Sie vermieden es, in öffentliche Verkehrsmittel zu steigen und in großen Supermärkten einzukaufen. „Auf diese Weise haben wir unsere Wohngegend besser kennengelernt. Wir sind zu Fuß mit dem Rucksack los wie die Jäger und Sammler, um das Quartier zu erkunden.“ Sie hätten bis dahin gar nicht gewusst, dass es so viele kleine Läden in der Nähe gibt, sagt Claudia Stilz. Sie liegen halt nicht auf der üblichen Umlaufbahn. Oft ergäben sich jetzt Gespräche beim Einkaufen. Auch mit der Nachbarschaft sei man jetzt viel vertrauter. Man achte aufeinander, helfe sich gegenseitig. „Einer zum Beispiel, fragte plötzlich, ob er uns was mitbringen soll, er fahre gerade zum Einkaufen.“

Lemuren zu Tisch

Bei aller Vorsicht: Freunde hat das Ehepaar weiterhin gern zum Essen da, und Claudia Stilz konnte ihre Ottolenghi-Kenntnisse vertiefen. Allerdings pflegen die Tischgesellschaften der Stilzens nun einen größerem Abstand: „Wir haben den Billardtisch umfunktioniert.“ Lemuren tanzen über die riesige Tafel unterm Kronleuchter. Die Äffchen sind auf das weiße Tischtuch gestickt – ein Souvenir aus Antananarivo, der Hauptstadt von Madagaskar. Solche Reisen sind in absehbarer Zeit nicht drin. „Auf Reisen, die dich fordern, vergisst du dich selbst. Und jetzt, während Corona, ist man so auf sich selbst zurückgeworfen.“ Weil Claudia Stilz aber nicht nur im eigenen Saft garen will, reist sie in die Geschichten von Büchern und sortiert die Fotos vergangener Reisen. Denn Gedankenreisen sind fast so wirksam wie echte Reisen. Das verdankt sich dem Carpenter-Effekt: Mitte des 19. Jahrhunderts wies der englische Arzt William B. Carpenter anhand von Dart-Spielern einen Zusammenhang zwischen Vorstellungen und körperlichen Reaktionen nach.

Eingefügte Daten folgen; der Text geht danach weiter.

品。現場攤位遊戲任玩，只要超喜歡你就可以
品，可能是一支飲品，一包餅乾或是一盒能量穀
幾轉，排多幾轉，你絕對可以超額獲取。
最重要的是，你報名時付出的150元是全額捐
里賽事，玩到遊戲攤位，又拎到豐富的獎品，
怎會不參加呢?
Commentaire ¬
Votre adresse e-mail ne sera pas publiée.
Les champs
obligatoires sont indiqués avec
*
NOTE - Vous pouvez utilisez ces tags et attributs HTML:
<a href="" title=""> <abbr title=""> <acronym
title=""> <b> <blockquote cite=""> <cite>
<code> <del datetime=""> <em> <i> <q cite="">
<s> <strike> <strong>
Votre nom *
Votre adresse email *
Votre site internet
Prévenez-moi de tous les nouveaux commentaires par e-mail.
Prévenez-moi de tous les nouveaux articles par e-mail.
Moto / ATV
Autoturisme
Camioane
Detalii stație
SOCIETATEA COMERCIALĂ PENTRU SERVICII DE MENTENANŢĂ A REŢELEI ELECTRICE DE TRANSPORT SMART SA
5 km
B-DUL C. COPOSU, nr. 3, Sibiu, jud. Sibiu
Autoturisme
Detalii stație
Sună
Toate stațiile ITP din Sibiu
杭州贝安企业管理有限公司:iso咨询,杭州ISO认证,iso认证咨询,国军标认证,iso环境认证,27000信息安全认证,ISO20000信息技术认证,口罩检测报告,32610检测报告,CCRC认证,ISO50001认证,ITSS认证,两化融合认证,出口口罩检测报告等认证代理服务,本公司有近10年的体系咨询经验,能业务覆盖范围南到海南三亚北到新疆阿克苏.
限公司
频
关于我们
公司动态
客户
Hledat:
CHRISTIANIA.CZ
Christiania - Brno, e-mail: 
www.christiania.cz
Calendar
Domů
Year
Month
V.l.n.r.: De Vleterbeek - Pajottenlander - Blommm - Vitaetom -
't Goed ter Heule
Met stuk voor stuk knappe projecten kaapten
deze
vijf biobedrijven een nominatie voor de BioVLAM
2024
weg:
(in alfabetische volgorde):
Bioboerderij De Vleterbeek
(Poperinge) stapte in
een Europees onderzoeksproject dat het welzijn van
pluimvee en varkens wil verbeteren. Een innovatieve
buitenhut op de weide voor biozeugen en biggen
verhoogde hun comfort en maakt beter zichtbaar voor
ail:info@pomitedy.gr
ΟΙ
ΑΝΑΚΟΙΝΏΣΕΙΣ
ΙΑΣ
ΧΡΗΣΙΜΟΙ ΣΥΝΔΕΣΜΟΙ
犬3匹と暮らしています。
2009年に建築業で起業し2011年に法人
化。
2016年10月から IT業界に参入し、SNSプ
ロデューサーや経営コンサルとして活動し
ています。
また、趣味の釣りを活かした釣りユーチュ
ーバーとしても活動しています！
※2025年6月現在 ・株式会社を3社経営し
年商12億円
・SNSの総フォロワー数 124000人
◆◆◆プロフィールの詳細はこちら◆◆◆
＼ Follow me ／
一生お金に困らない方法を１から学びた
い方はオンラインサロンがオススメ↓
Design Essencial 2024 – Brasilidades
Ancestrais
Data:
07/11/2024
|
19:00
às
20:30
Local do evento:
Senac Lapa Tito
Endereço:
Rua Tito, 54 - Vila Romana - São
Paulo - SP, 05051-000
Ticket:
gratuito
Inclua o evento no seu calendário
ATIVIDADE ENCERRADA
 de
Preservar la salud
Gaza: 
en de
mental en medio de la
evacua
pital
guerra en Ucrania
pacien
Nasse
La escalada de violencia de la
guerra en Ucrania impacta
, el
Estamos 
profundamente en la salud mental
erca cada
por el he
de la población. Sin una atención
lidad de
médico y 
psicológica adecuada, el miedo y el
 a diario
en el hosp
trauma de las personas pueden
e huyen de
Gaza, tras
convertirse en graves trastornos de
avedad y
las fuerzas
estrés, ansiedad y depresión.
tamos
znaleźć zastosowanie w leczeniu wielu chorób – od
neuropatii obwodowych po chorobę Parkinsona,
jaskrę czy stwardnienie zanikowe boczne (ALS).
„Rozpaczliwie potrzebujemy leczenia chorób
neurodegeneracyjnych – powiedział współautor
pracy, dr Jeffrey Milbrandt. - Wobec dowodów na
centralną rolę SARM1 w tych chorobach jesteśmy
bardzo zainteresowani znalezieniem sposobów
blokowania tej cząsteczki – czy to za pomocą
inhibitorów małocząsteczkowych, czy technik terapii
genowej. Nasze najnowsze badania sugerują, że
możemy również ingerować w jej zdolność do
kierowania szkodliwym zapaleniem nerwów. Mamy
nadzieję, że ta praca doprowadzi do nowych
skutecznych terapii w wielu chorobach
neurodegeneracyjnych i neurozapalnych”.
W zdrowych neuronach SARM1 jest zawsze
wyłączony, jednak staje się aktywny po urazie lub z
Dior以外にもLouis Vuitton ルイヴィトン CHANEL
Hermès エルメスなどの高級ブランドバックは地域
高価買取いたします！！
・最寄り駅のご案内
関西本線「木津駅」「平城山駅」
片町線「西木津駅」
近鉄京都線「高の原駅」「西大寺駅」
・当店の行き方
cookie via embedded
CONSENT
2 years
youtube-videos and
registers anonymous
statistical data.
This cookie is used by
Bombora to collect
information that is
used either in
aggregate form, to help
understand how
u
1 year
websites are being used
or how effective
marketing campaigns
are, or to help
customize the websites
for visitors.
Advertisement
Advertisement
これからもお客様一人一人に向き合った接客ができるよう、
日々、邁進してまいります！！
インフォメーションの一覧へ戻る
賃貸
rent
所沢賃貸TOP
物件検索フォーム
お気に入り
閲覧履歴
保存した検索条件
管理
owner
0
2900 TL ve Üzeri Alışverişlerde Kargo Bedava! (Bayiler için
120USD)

Diese mussten sich einen Wurf bloß vorstellen, schon waren die dafür nötigen Muskeln aktiv.

Spontan zum Kaffee

Auch die Vergangenheit hat sich für Claudia Stilz als ein ergiebiges Reiseziel entpuppt. Die Zwanglosigkeit ihrer Studienzeit hat sich dabei als besonders erfreuliche Destination erwiesen, und sie an eine alte Praxis erinnert: Die Stilzens machen seit Neuestem wieder Spontanbesuche, und sie ermuntern – so es die jeweiligen Corona-Verordnungen zulassen – Freunde, auch bei ihnen ohne Vorwarnung einfach einzufallen – ganz wie in Jugendtagen. „Ein Stück Käse und Brot sind immer im Haus, die man auf den Tisch stellen kann.“ Es sei leider völlig aus der Mode geraten, spontan ohne Termin irgendwo aufzukreuzen, sagt Claudia Stilz. „Dabei sind Überraschungen so wunderbar: Da ist man dann halt mal hat nichts vorbereitet, ist ungeschminkt und muss seine Pläne über den Haufen schmeißen. Na und?“ Man ist geschmeichelt, gefordert und lebendig zugleich. Von Claudia Stilz erhält der Spontanbesuch jedenfalls das Prädikat „Kann man beibehalten“.